Bisnis.com, JAKARTA - Pemerintah dan DPR tetap sepakat melaksanakan Pilkada 2020. Namun, masih ada kekhawatiran lantaran kurva kasus Covid-19 belum menunjukkan perlambatan yang signifikan.
Koalisi Masyarakat Sipil untuk Pilkada Sehat yang terdiri dari berbagai organisasi dan tokoh publik seperti Netgrit, Netfid, Perludem, PUSaKO FH Unand, Puskapol UI, Rumah Kebangsaan, Kopel, JPPR, KIPP Indonesia, dan PPUA Disabilitas memulai petisi daring di laman change.org agar penyelenggaraan pilkada, yang semestinya digelar pada Desember 2020 ditunda ke 2021.
Anggota Koalisi Masyarakat Sipil untuk Pilkada Sehat Hadar Nafis Gumay mengingatkan jika Pilkada tetap dilaksanakan pada Desember 2020, KPU memiliki dua opsi jadwal untuk memulai kerja tahapan pemilihan lanjutan, yakni 6 Juni atau 15 Juni 2020.
"Sementara sampai saat ini kurva kasus positif covid-19 masih terus meningkat.

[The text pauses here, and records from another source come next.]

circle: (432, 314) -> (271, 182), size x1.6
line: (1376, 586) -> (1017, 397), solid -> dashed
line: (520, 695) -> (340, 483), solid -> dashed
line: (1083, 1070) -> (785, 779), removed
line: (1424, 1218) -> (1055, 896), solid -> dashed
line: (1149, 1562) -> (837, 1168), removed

Juga, belum ada satupun peraturan KPU dapat digunakan sesuai dengan konteks pandemi," katanya Rabu (27/5/2020).
Hadar menegaskan sebelum membuat petisi mereka sudah berusaha menyalurkan pemikiran soal penundaan pilkada lewat diskusi ke Pemerintah, KPU, maupun Anggota Komisi II DPR RI, tapi mereka tetap pada pendirian untuk melaksanakan pilkada 2020.
“Pemikiran sudah kami salurkan lewat diskusi tapi pemerintah tetap pada pendirian untuk melaksanakan Pilkada Desember 2020. Karena itu kami memikirkan cara lain yaitu mengumpulkan aspirasi bahwa pilkada tidak seharusnya tetap dilakukan dengan kualitas yang menurun,” jelas Hadar.
Baca Juga
Dalam petisi di laman Change.org, Koalisi menjelaskan kalau dalam Perppu No.2/2020 yang dikeluarkan 4 Mei lalu tidak ada pasal-pasal mengenai teknis kepemiluan sesuai protokol kesehatan Covid-19 dan penyesuaian anggaran selama penyelenggaraan Pilkada. Dengan kata lain, tahapan Pilkada masih dijalankan dengan ketentuan di UU Pilkada yang ada.
Penyelenggaraan pilkada di masa pandemi juga dikhawatirkan akan memunculkan politisasi bantuan sosial sebagai media kampanye petahana-petahana kepala daerah.
Direktur Eksekutif Perkumpulan untuk Pemilu dan Demokrasi (Perludem) Titi Anggraini merangkum setidaknya ada tiga motif pemerintah menyelenggarakan pilkada 2020. Diantaranya adalah motif ekonomi. Pilkada 2020 akan seolah-olah memberi impresi kepada masyarakat kalau ekonomi baik-baik saja.
Kedua adalah motif politik, yakni petahana dan non-petahana yang tidak percaya diri jika pilkada dilaksanakan tahun 2021.
Ketiga adalah kurang serius dengan kondisi Covid-19 di Indonesia. Dampak Covid-19 dianggap tidak separah yang dibayangkan, karena jumlah kasus positifnya tidak sebanding dengan negara lain.
Titi menegaskan penting untuk menunda pilkada ke 2021 agar waktu, kesiapan, adaptasi dan kualitas pilkada tetap terjaga.
“Memaksakan penyelenggaraan Pilkada di masa pandemi berpotensi menimbulkan lebih banyak mudarat daripada manfaat. Diantaranya, terpaparnya banyak orang yang terlibat dalam penyelenggaraan Pilkada, politisasi bantuan sosial, kontestasi yang tak setara bagi peserta pemilu petahana dan non-petahana, dan turunnya partisipasi pemilih," ungkapnya.